Unnamed: 0.1,Unnamed: 0,country,description,designation,points,price,province,region_1,region_2,taster_name,taster_twitter_handle,title,variety,winery
0,0,Italy,"Aromas include tropical fruit, broom, brimston...",Vulkà Bianco,87,,Sicily & Sardinia,Etna,,Kerin O’Keefe,@kerinokeefe,Nicosia 2013 Vulkà Bianco (Etna),White Blend,Nicosia
1,1,Portugal,"This is ripe and fruity, a wine that is smooth...",Avidagos,87,15.0,Douro,,,Roger Voss,@vossroger,Quinta dos Avidagos 2011 Avidagos Red (Douro),Portuguese Red,Quinta dos Avidagos
2,2,US,"Tart and snappy, the flavors of lime flesh and...",,87,14.0,Oregon,Willamette Valley,Willamette Valley,Paul Gregutt,@paulgwine,Rainstorm 2013 Pinot Gris (Willamette Valley),Pinot Gris,Rainstorm
3,3,US,"Pineapple rind, lemon pith and orange blossom ...",Reserve Late Harvest,87,13.0,Michigan,Lake Michigan Shore,,Alexander Peartree,,St. Julian 2013 Reserve Late Harvest Riesling ...,Riesling,St. Julian
4,4,US,"Much like the regular bottling from 2012, this...",Vintner's Reserve Wild Child Block,87,65.0,Oregon,Willamette Valley,Willamette Valley,Paul Gregutt,@paulgwine,Sweet Cheeks 2012 Vintner's Reserve Wild Child...,Pinot Noir,Sweet Cheeks


You can use the `shape` attribute to check the size of the DataFrame:

In [7]:
wine_reviews.shape

(129971, 14)

This tells you the number of rows and columns in the DataFrame.

# Connecting to a SQL Database

Sometimes, your data is stored in a database instead of a file. Pandas allows you to connect to SQL databases using the `pyodbc` library.

Let’s walk through how to connect to a SQL database and retrieve data.

### Steps:
1. Define the connection parameters (server name and database name).
2. Create a connection string.
3. Establish a connection using `pyodbc.connect()`.
4. Write a SQL query to retrieve data.
5. Use `pd.read_sql()` to execute the query and load the results into a pandas DataFrame.

In [8]:
import pyodbc

# Define your connection parameters
server = 'mss-p1-biss-01'
database = 'bissabcanalytics'

# Create a connection string
connection_string = (
    f'DRIVER={{SQL Server Native Client 11.0}};'
    f'SERVER={server};'
    f'DATABASE={database};'
    'Trusted_Connection=yes;'  # Use this for Windows Authentication
)

# Establish a connection to the database
connection = pyodbc.connect(connection_string)
print("Connection to SQL database established!")

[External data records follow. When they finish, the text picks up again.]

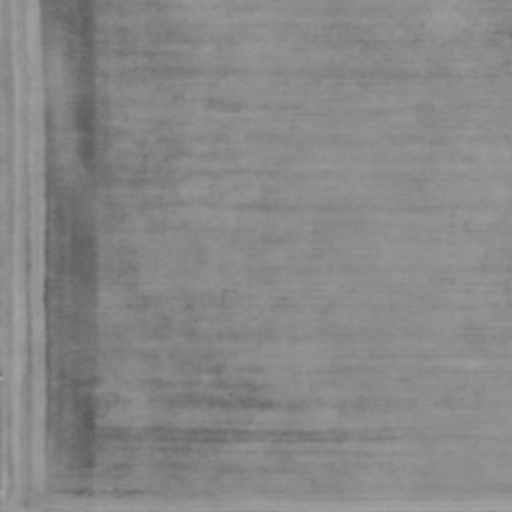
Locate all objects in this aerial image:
crop: (263, 254)
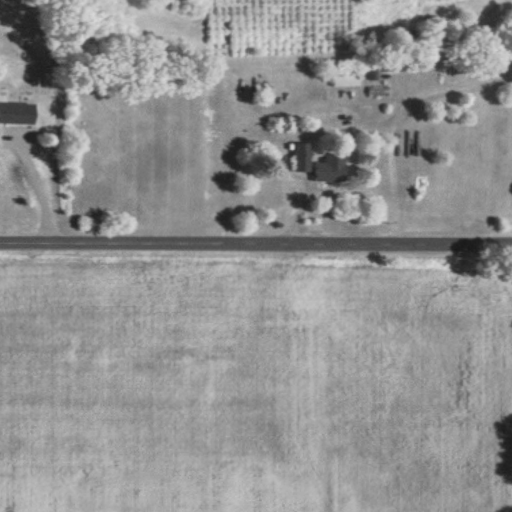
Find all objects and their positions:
building: (339, 80)
building: (14, 113)
building: (294, 157)
building: (320, 169)
road: (31, 181)
road: (256, 242)
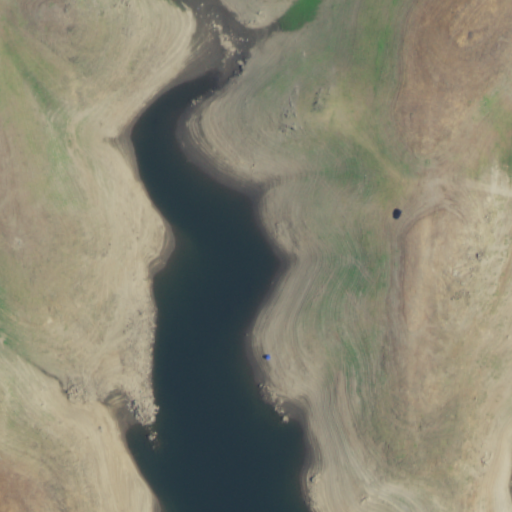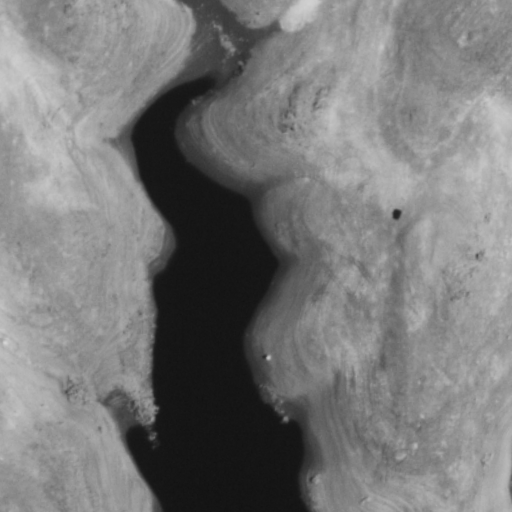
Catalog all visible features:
park: (256, 256)
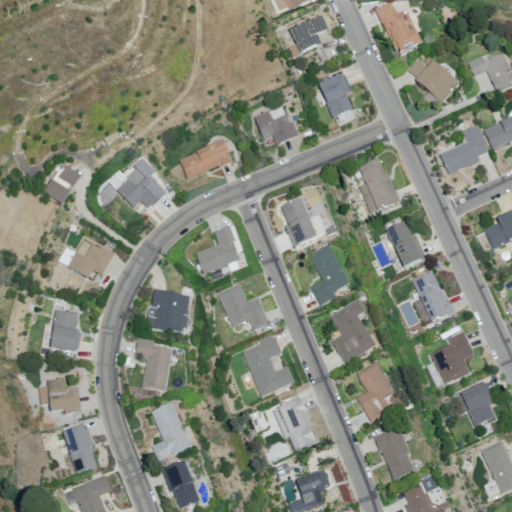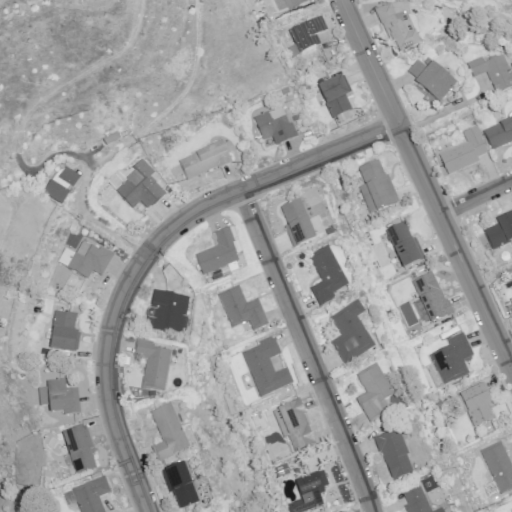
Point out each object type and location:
building: (284, 3)
building: (289, 3)
building: (397, 29)
building: (399, 31)
building: (305, 34)
building: (309, 35)
building: (492, 70)
building: (495, 72)
building: (430, 78)
building: (434, 81)
building: (334, 96)
building: (334, 100)
road: (449, 112)
building: (273, 125)
building: (275, 129)
building: (498, 132)
building: (500, 133)
building: (463, 151)
building: (466, 153)
building: (203, 159)
building: (206, 159)
building: (60, 183)
building: (62, 184)
road: (426, 184)
building: (139, 186)
building: (142, 186)
building: (375, 186)
building: (379, 187)
road: (476, 197)
building: (296, 224)
building: (298, 225)
road: (103, 226)
building: (499, 231)
building: (501, 233)
building: (402, 245)
building: (407, 246)
building: (219, 251)
road: (156, 252)
building: (219, 253)
building: (84, 258)
building: (88, 259)
building: (325, 276)
building: (326, 280)
building: (429, 299)
building: (433, 299)
building: (510, 299)
building: (511, 301)
building: (241, 308)
building: (243, 309)
building: (168, 311)
building: (169, 312)
building: (62, 331)
building: (65, 333)
building: (350, 334)
building: (352, 336)
road: (308, 350)
building: (451, 359)
building: (454, 360)
building: (152, 363)
road: (511, 365)
building: (154, 366)
building: (264, 367)
building: (266, 369)
building: (372, 394)
building: (376, 395)
building: (57, 397)
building: (58, 401)
building: (475, 405)
building: (479, 406)
building: (293, 425)
building: (295, 426)
building: (167, 433)
building: (168, 434)
building: (78, 450)
building: (78, 454)
building: (393, 455)
building: (396, 457)
building: (497, 466)
building: (498, 470)
building: (283, 471)
building: (179, 486)
building: (179, 490)
building: (305, 493)
building: (311, 493)
building: (87, 494)
building: (89, 495)
building: (415, 501)
building: (417, 502)
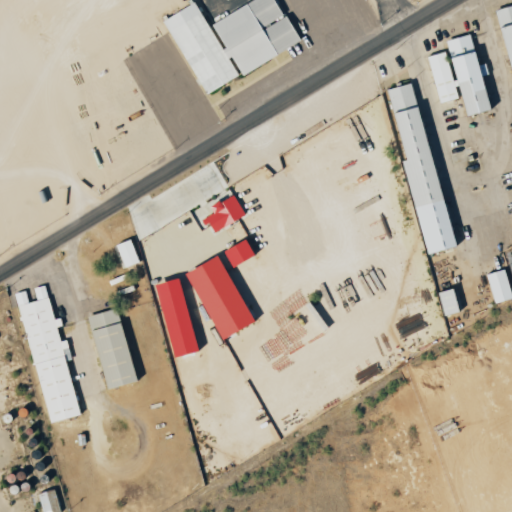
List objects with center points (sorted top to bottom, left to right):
building: (506, 35)
building: (227, 40)
building: (456, 75)
road: (224, 136)
building: (417, 170)
building: (223, 212)
building: (124, 253)
building: (497, 286)
building: (216, 297)
building: (445, 301)
building: (172, 318)
building: (109, 348)
building: (46, 356)
building: (46, 501)
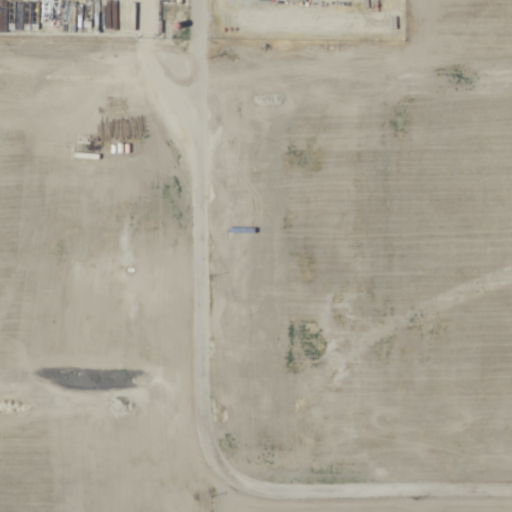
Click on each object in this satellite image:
road: (199, 24)
road: (201, 410)
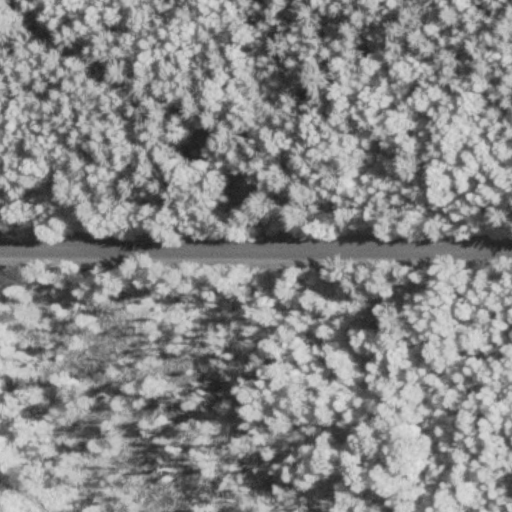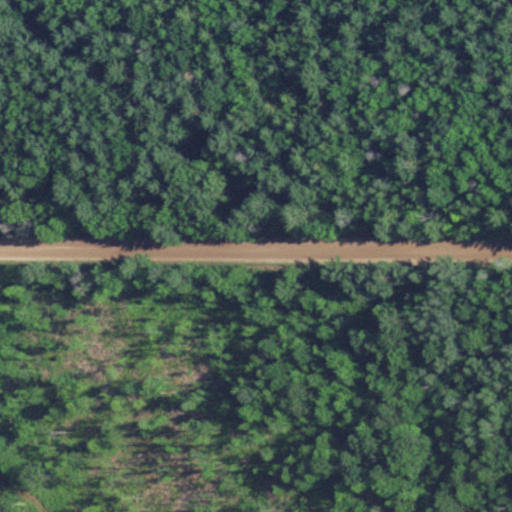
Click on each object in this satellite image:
road: (256, 252)
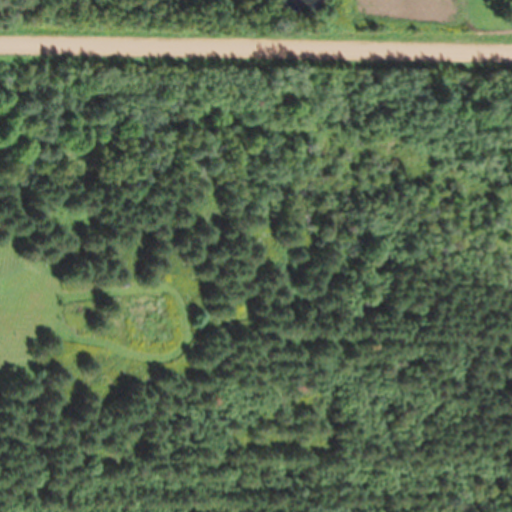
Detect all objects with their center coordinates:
road: (256, 45)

Connection to SQL database established!


# Writing and Executing a SQL Query

Now that we have established a connection, we can write a SQL query to retrieve data from the database.

### Example Query:
Retrieve the first 1000 rows from the `dbo.wine_reviews` table.

In [None]:
# Write your SQL query
query = """
SELECT TOP 1000 *
FROM dbo.wine_reviews
"""

# Execute the query and load the data into a pandas DataFrame
wine_reviews = pd.read_sql(query, connection)

# Display the first few rows of the DataFrame
wine_reviews.head()

# Summary

In this tutorial, you learned how to:
- Use pandas for data analysis.
- Create and manipulate data using DataFrames and Series.
- Read data from CSV files.
- Connect to a SQL database using `pyodbc`.
- Write and execute a SQL query.
- Load the query results into a pandas DataFrame.

You can now explore and analyze your data using pandas!